Dans de telles circonstances, malgré les polémiques fortes que l’on trouve dans le Coran contre le judaïsme – le Coran accuse les Juifs d’avoir fait mettre à mort Jésus de manière bien plus nette que ne le font les Évangiles – ou contre les Chrétiens, il est douteux que l’originalité radicale du message religieux de Mahomet et de la communauté proto-musulmane ait été claire pour les premiers concernés. Ils proposaient à l’origine une « rectification » du monothéisme, mais au sein de la grande famille des monothéismes juifs et chrétiens, et non d’incarner un courant strictement divergent.

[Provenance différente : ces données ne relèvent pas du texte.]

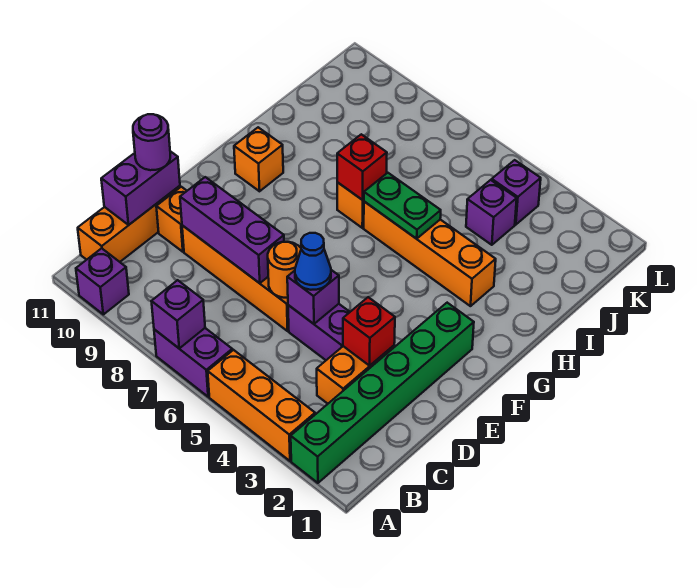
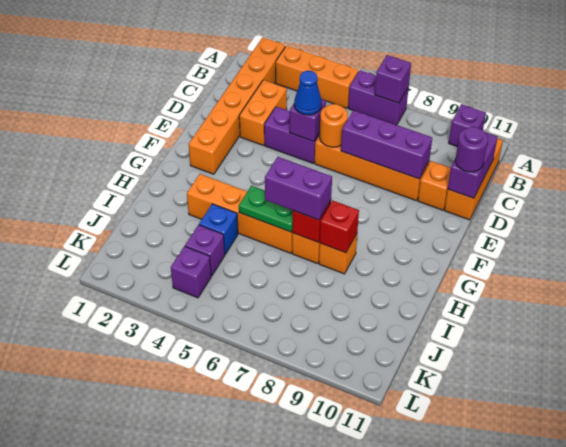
green 1x6 brick [291,303,474,483] -> orange 1x6 brick [189,37,285,174]
red 1x1 brick [343,297,395,366] -> red 1x1 brick moved to [320,201,359,253]
orange 1x1 brick [234,127,283,191] -> orange 1x1 brick moved to [319,234,357,274]
none -> purple 1x2 brick [265,157,332,220]
none -> blue 1x1 brick [199,204,238,254]

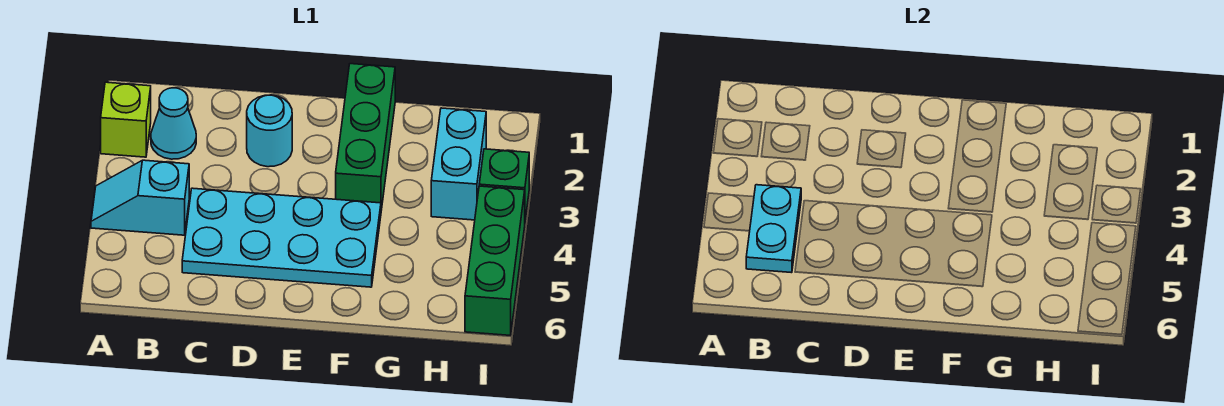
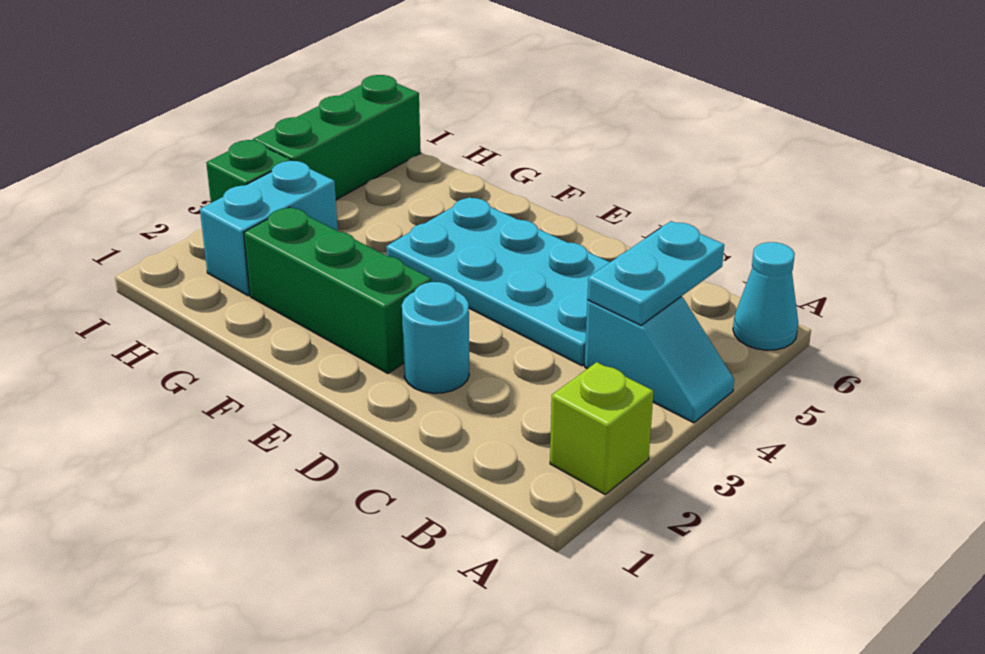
cyan 1x1 cone [151,88,196,159] -> cyan 1x1 cone moved to [733,242,798,350]
green 1x3 brick [336,64,395,210] -> green 1x3 brick turned to [244,207,431,373]

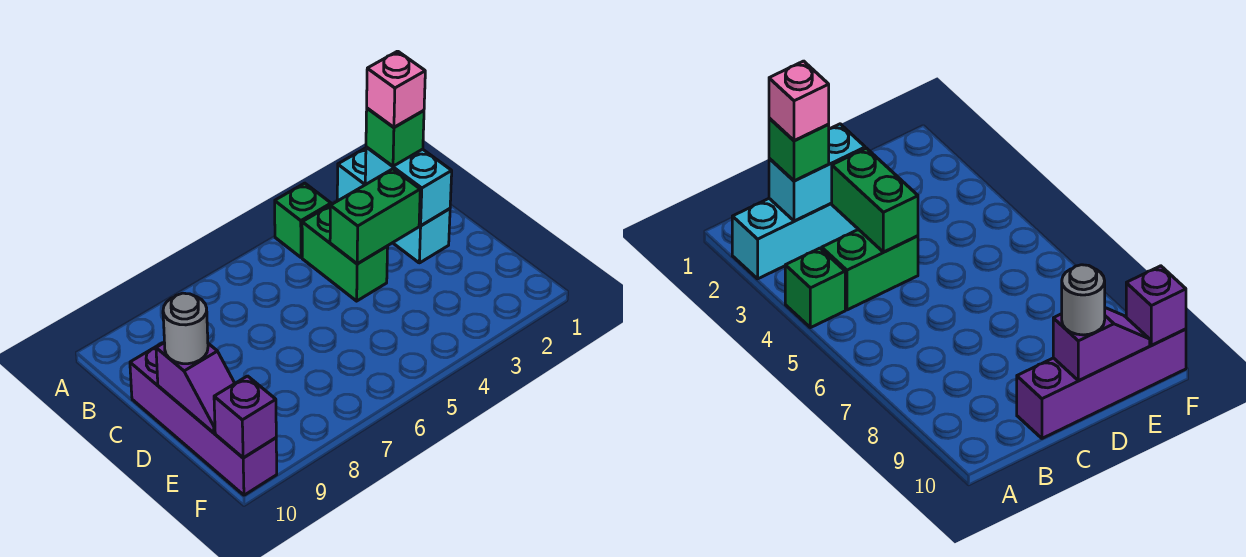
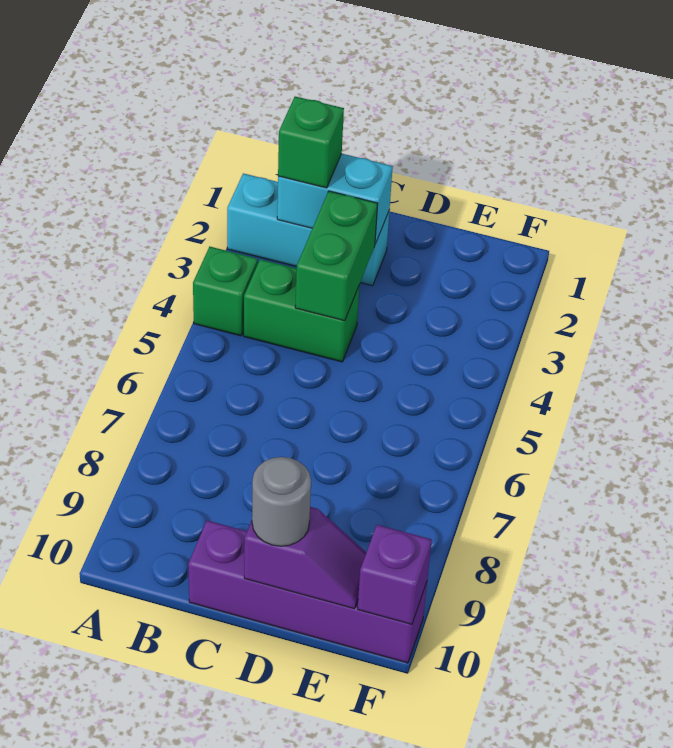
pink 1x1 brick [367,51,425,127] -> none

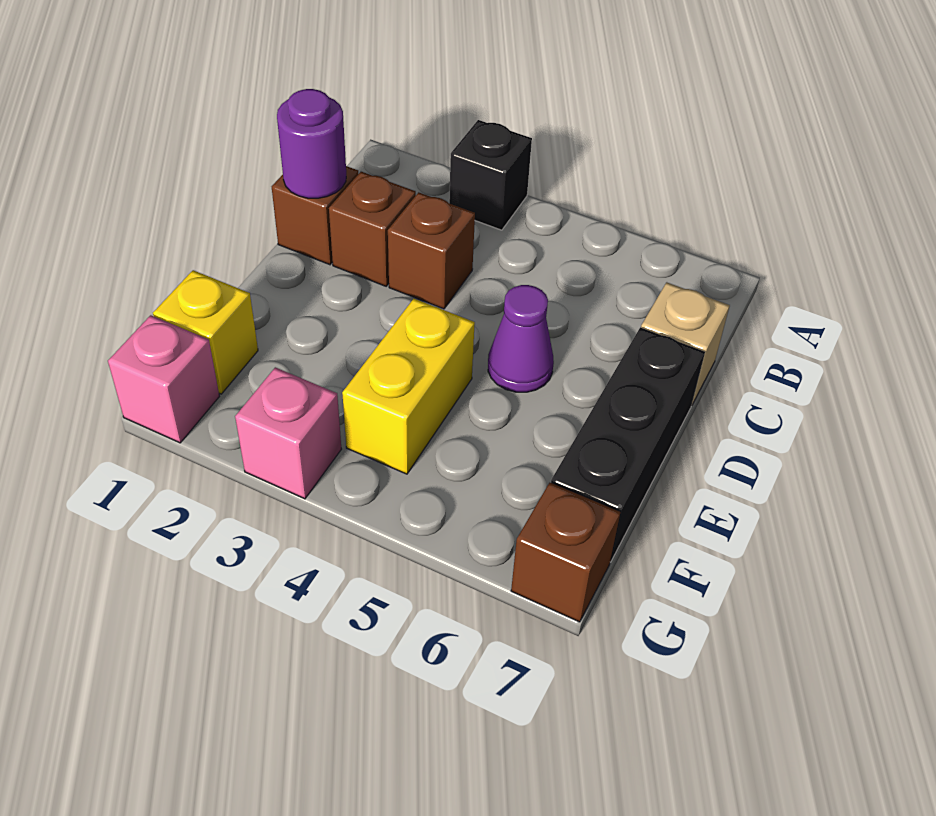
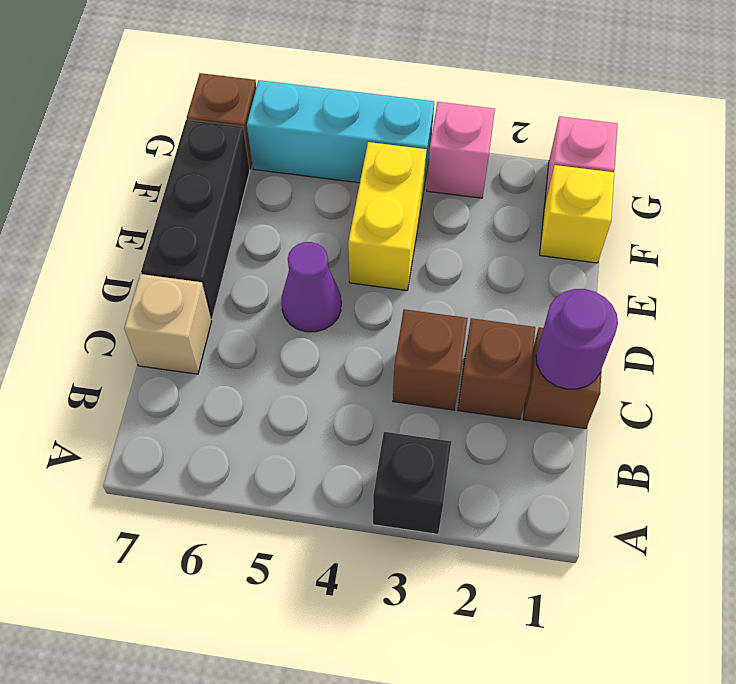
none -> cyan 1x3 brick [247,80,434,187]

Faire ce que l’envoyé de Dieu n’avait pas fait

Plus intéressant encore est la place de Jésus dans les premières inscriptions islamiques du VIIe siècle : alors que le Coran n’était pas encore fixé définitivement, les inscriptions varient et fluctuent sans jamais reprendre mot pour mot le contenu des sourates à venir. Mais on retrouve une constante importante : dans ces graffitis, il y a des références aux prophètes bibliques (Noé, Abraham etc.) et évidemment à Jésus, mais pas à Mahomet. Ce dernier semble entrer par la petite porte dans le système religieux musulman, malgré son rôle indéniable à la Mecque et à Médine. Il faut attendre 685 pour voir enfin apparaître son nom… sur une pièce de monnaie. Et il n’est cité que comme « envoyé de Dieu » et non son prophète. Il faudra des années pour que la figure prophétique des musulmans soit avant tout celle de Mahomet : à l’origine ce rôle était manifestement tenu par Jésus. C’est bien dans le besoin de faire émerger un prophète spécifique à l’Islam, face à d’autres religions fortement structurées, que le statut de Mahomet est devenu tel qu’il est aujourd’hui. Encore une fois, on constate que non seulement une religion ne nait pas de rien, mais qu’elle se modèle selon des impératifs fréquemment bien peu religieux, comme en témoigne parfaitement l’Islam des origines.
Baptiste Eychart
Gérard Mordillat et Jérôme Prieur, Jésus selon Mahomet, Seuil/Arte éditions, 271 pages, 20 €.